▸ Lesetext:
○ ○ ○ ○ ○ ○ ○
Marokko will mit einem Sieg über Portugal ins WM-Halbfinale stürmen. (Urheber/Quelle/Verbreiter: Robert Michael/dpa)

Ganz Afrika und auch der arabische Raum scheinen sich einig – alle für die Löwen vom Atlas. Vor dem WM-Viertelfinale zwischen Marokko und Portugal fiebern viele Millionen Menschen mit dem Außenseiter, der von allen Seiten vereinnahmt wird.

Als erstes afrikanisches Team überhaupt bei einer Fußball-Weltmeisterschaft kann die Auswahl von Trainer Walid Regragui am Samstag (16.00 Uhr MEZ/ZDF und MagentaTV) im Al-Thumama Stadion ins Halbfinale einziehen. Ein früherer WM-Held des Landes traut Marokko noch mehr zu.   

«Kämpfen für unsere Heimat»

«Was wir heute erleben, ist historisch – eine der besten acht Mannschaften hier zu sein. Ich glaube, die können es bis ins Finale schaffen. Unsere Spieler kämpfen für unsere Heimat», sagte Abderrazak Khairi der Deutschen Presse-Agentur. Der heute 60-Jährige erzielte beim 3:1 gegen Portugal im Gruppenspiel 1986 in Mexiko zwei Tore. Im Achtelfinale schied Marokko dann durch ein spätes Tor von Lothar Matthäus mit 0:1 gegen Deutschland aus.

«Ich war damals ein Kind. Die Spieler von 1986 waren unsere Helden, wir wollten alle so sein wie sie. Vielleicht lassen wir jetzt die Kinder von Marokko träumen und sie werden eines Tages für unser Land spielen», sagte der so gefeierte Coach Regragui, der als erster afrikanischer Trainer ein WM-Viertelfinale erreicht hat. «Marokko hat die Unterstützung vieler Menschen im Rücken, um Historisches zu schaffen.» 

Der Begriff «historisch» fällt dieser Tage im Zusammenhang mit Marokko ziemlich oft. Roger Milla feierte einst seine Tore als Stürmer-Oldie bei der WM 1990 mit Hüftschwüngen an der Eckfahne, er stand mit Kamerun im Viertelfinale. «Die Geschichte geht weiter…», twitterte Milla dieser Tage und zeigte eine Fotomontage mit seiner Person, mit Papa Bouba Diob, der 2002 mit Senegal im WM-Viertelfinale stand, mit Asamoah Gyan (Ghana 2010) – und mit Marokkos Hakim Ziyech im Vordergrund.

Der Profi vom FC Chelsea, der Ex-Dortmunder Achraf Hakimi von Paris Saint-Germain, Noussair Mazraoui vom FC Bayern München und Torwart Bono vom FC Sevilla, der Elfmeterheld vom Achtelfinal-Sieg gegen Spanien – das sind die bekannten Spieler des Viertelfinalisten. Und natürlich Abdelhamid Sabiri, 26, der früher beim 1. FC Nürnberg und SC Paderborn spielte und heute bei Sampdoria Genua unter Vertrag steht.
○ ○ ○ ○ ○ ○ ○
▸ Vorliegende Einträge:
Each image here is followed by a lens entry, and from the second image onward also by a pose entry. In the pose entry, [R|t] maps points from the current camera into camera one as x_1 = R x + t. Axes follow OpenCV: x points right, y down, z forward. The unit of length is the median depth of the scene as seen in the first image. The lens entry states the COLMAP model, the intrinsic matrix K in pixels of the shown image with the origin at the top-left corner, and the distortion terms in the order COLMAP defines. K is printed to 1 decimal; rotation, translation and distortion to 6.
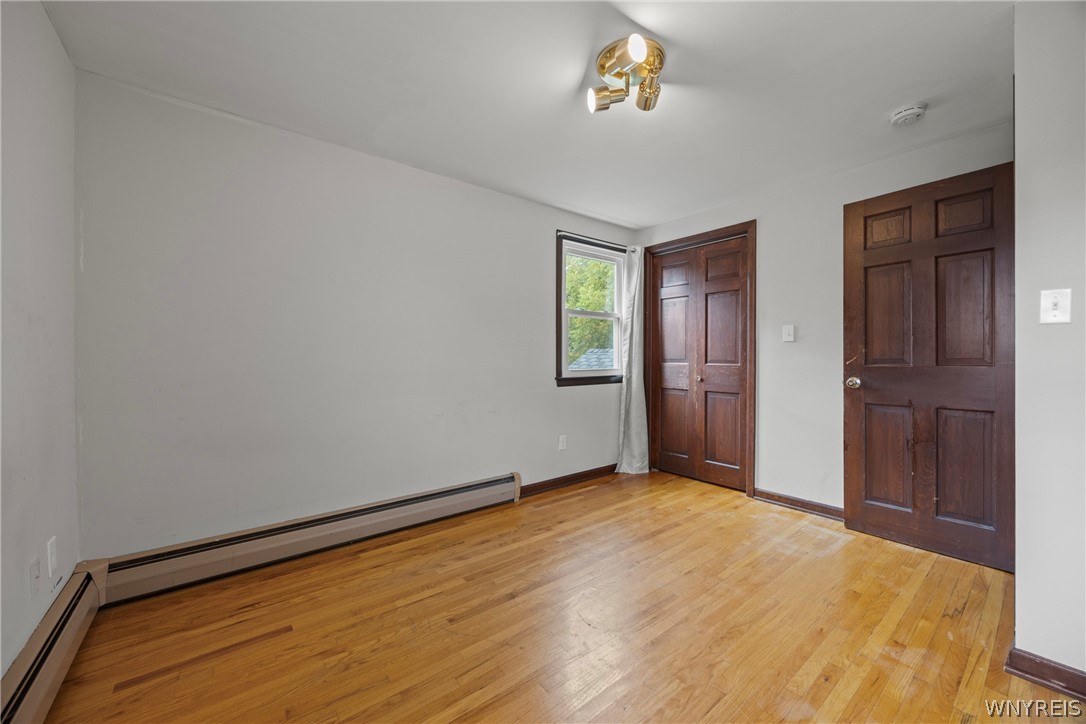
lens RADIAL K [[417.5, 0, 545.0], [0, 417.5, 356.8], [0, 0, 1]] dist [-0.007110, 0.000820]
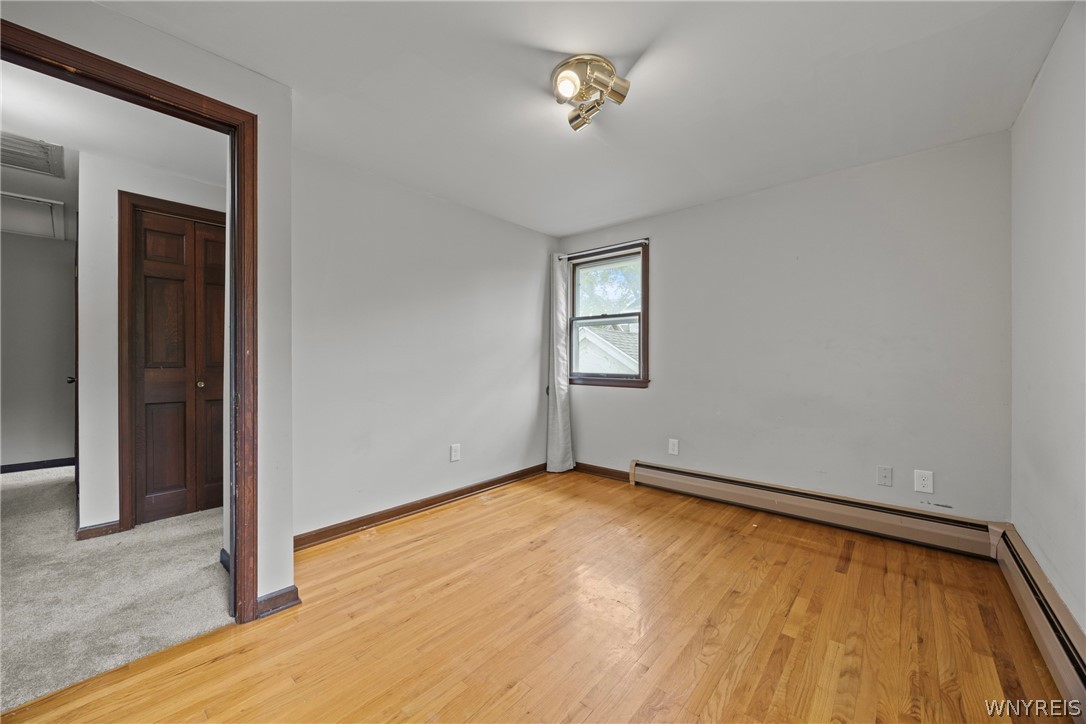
lens RADIAL K [[417.5, 0, 544.1], [0, 417.5, 359.5], [0, 0, 1]] dist [-0.007110, 0.000820]
pose [[-0.982735, 0.005011, -0.184951, 0.551320], [0.004980, 0.999987, 0.000630, -0.004619], [0.184952, -0.000302, -0.982748, 2.244421]]
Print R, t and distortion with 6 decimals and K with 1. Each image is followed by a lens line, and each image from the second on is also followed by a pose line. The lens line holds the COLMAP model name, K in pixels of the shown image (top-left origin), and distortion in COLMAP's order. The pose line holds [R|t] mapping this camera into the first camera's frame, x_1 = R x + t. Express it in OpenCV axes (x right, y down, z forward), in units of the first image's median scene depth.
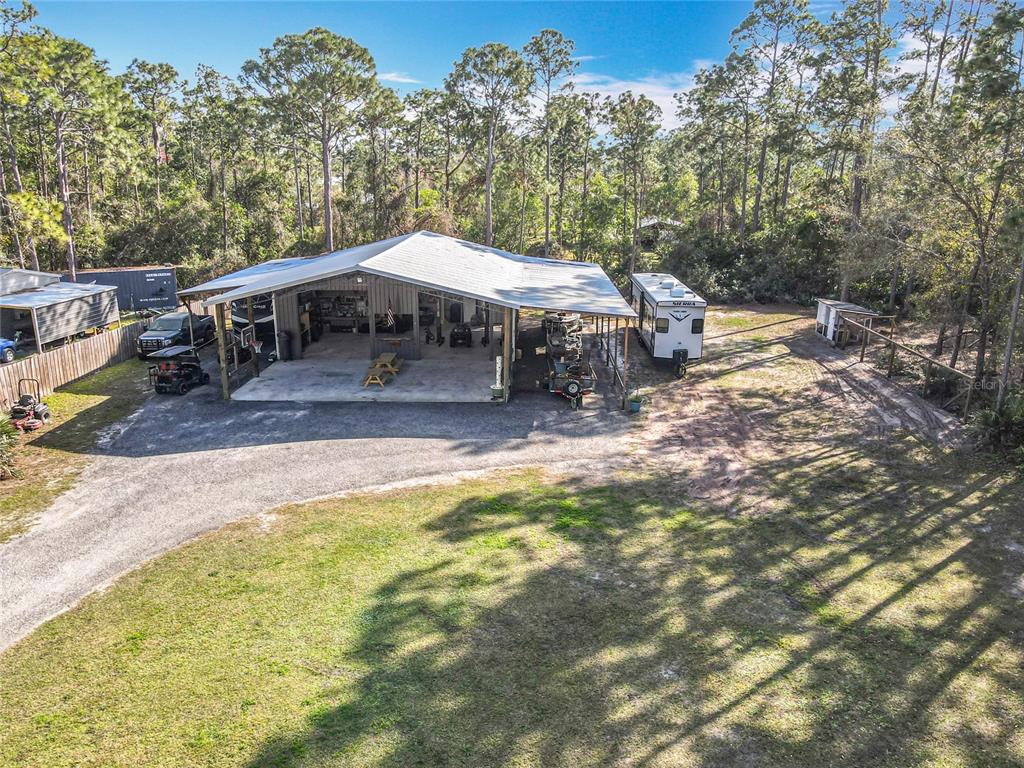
lens RADIAL K [[791.7, 0, 512.0], [0, 791.7, 384.0], [0, 0, 1]] dist [-0.006053, 0.000564]
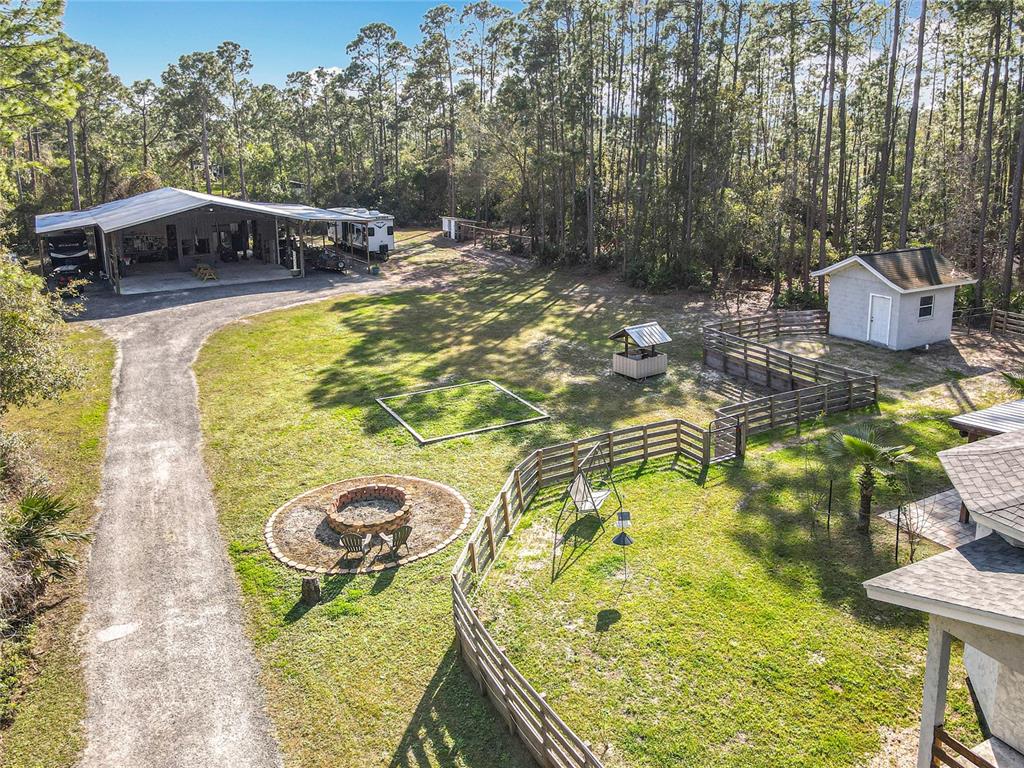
lens RADIAL K [[791.7, 0, 512.0], [0, 791.7, 384.0], [0, 0, 1]] dist [-0.006053, 0.000564]
pose [[0.855145, -0.163389, 0.491966, -0.441678], [0.144884, 0.986541, 0.075805, 0.164156], [-0.497730, 0.006454, 0.867308, -0.623384]]
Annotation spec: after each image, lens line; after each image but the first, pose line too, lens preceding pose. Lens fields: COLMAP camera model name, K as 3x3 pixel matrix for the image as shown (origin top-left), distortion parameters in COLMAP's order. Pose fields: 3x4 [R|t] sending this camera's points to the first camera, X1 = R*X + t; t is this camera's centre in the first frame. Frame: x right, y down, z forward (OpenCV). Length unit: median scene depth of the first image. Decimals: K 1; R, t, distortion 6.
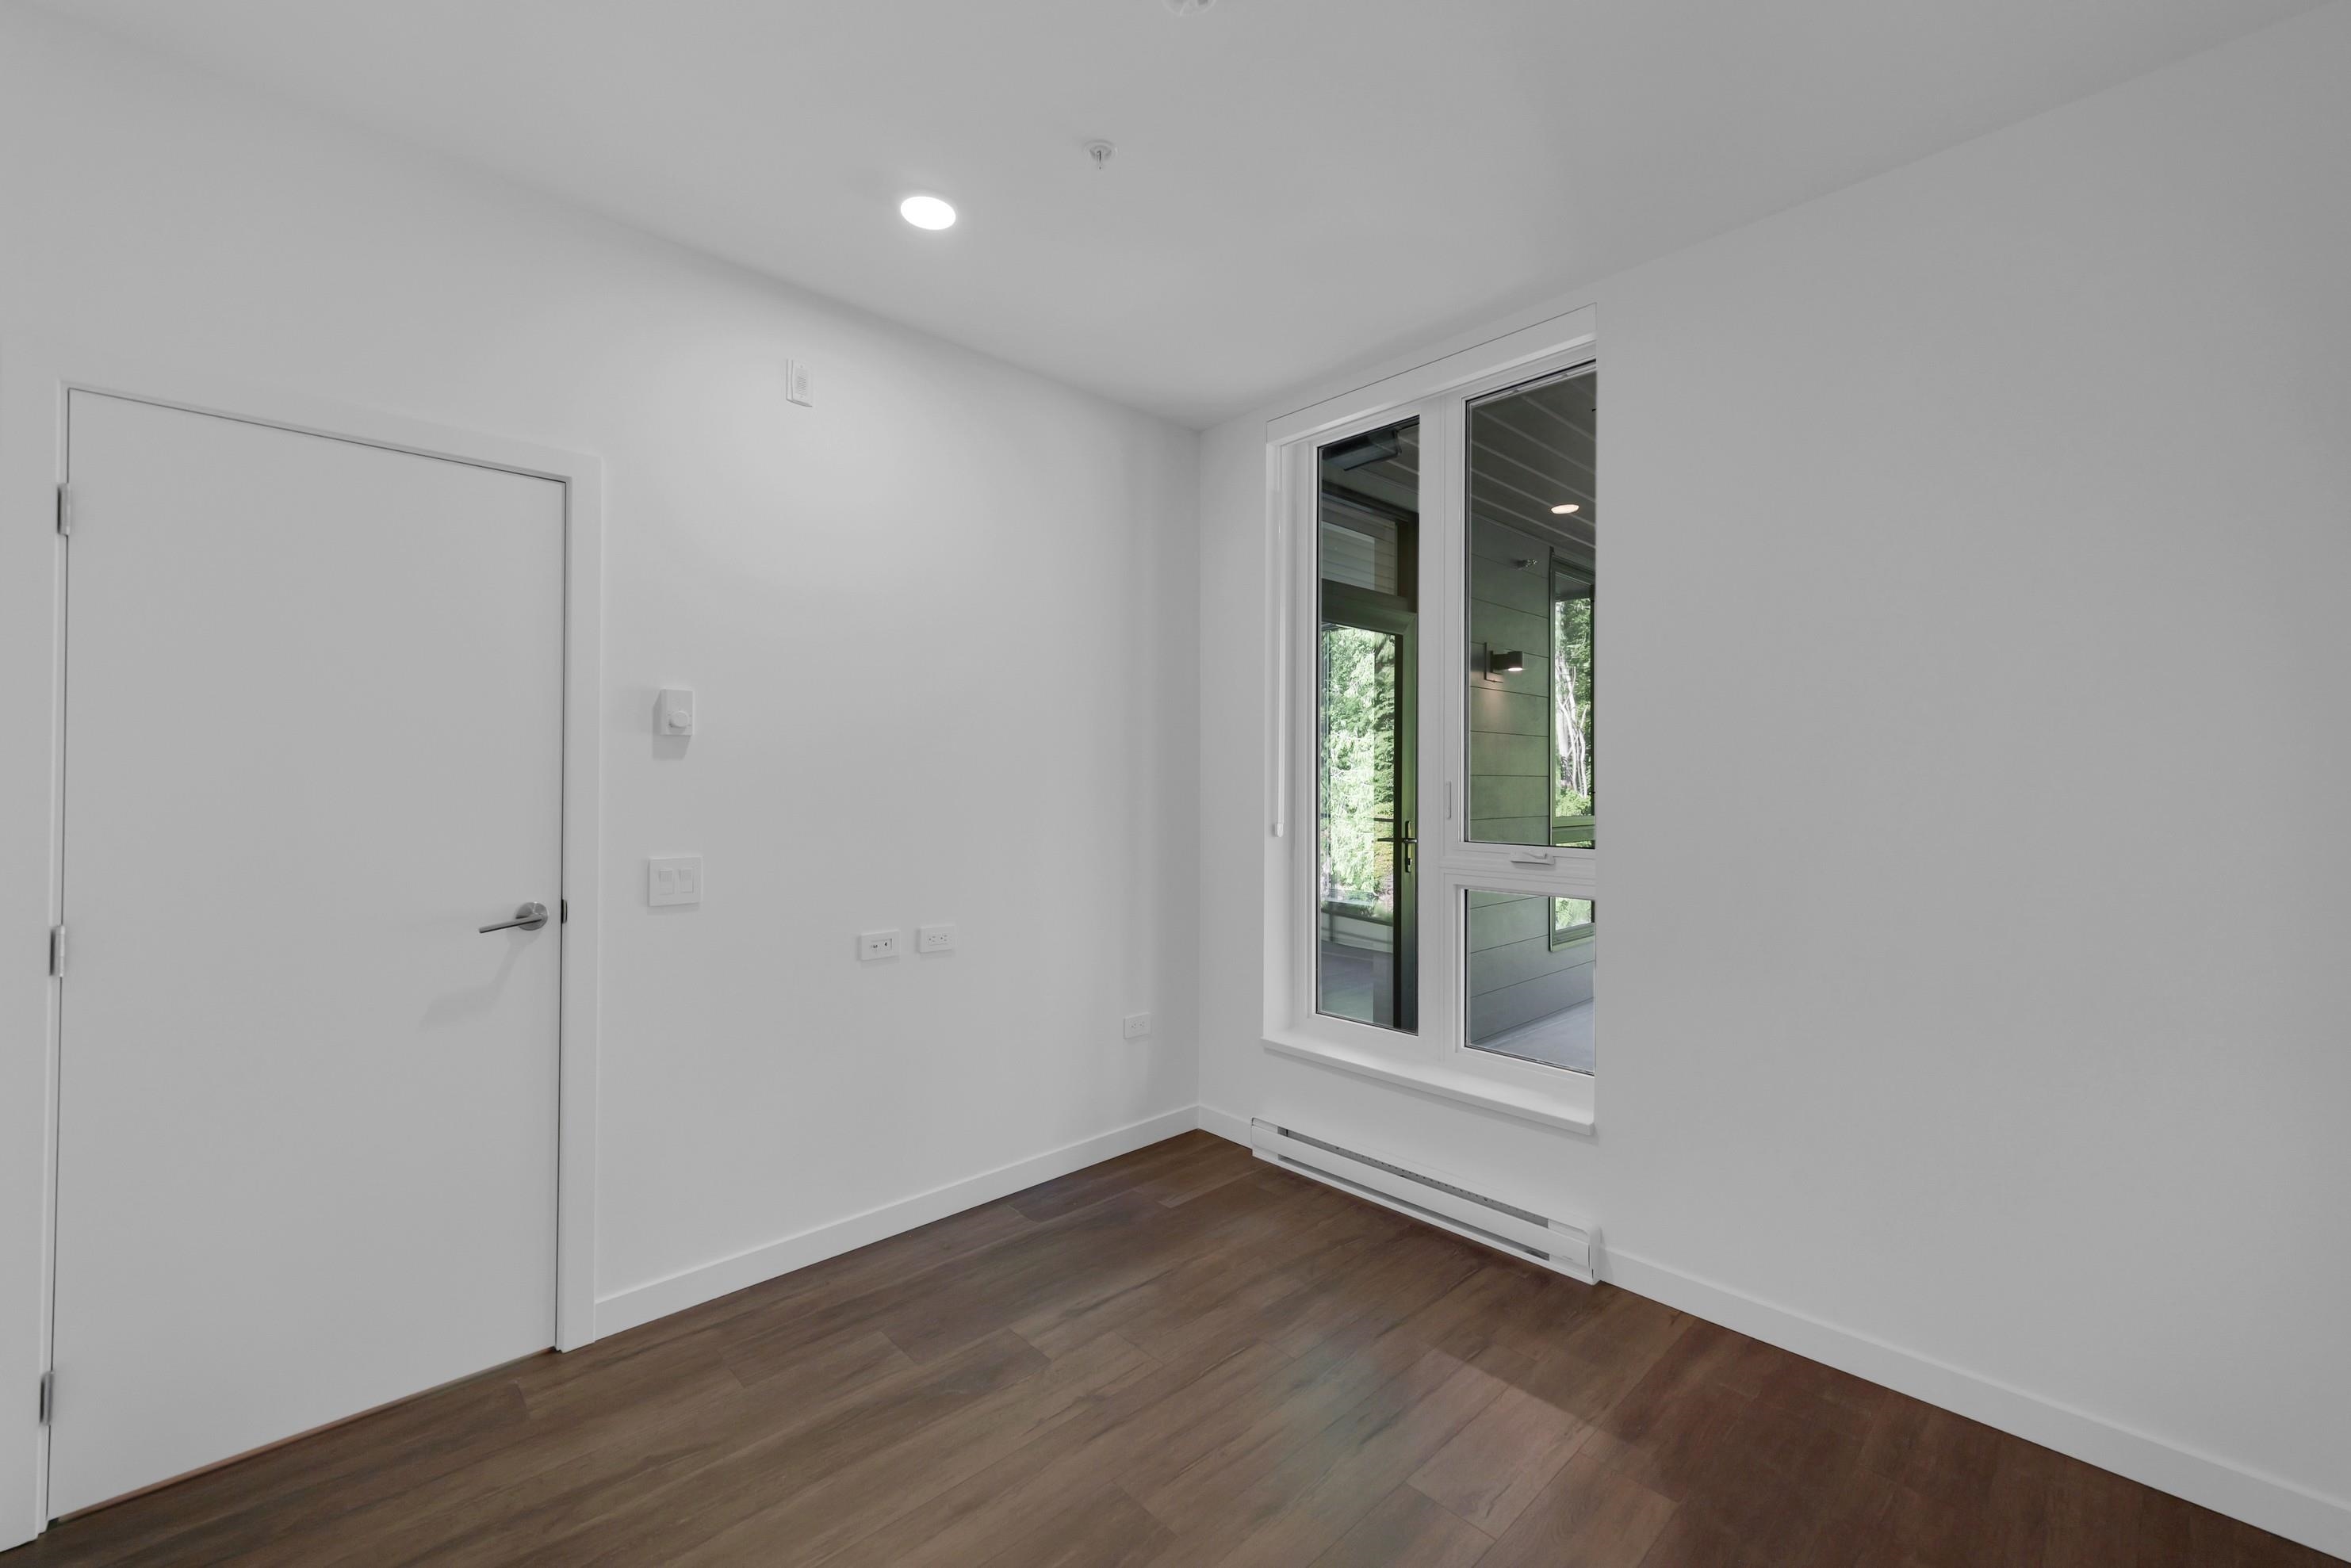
○ ○ ○ ○ ○ ○ ○
▸ Anleitung:
Wie viele Tore erzielte Abderrazak Khairi laut dem Lesetext beim 3:1 gegen Portugal bei der WM 1986?

▸ Erledigte Aufgabe:
Zwei Tore.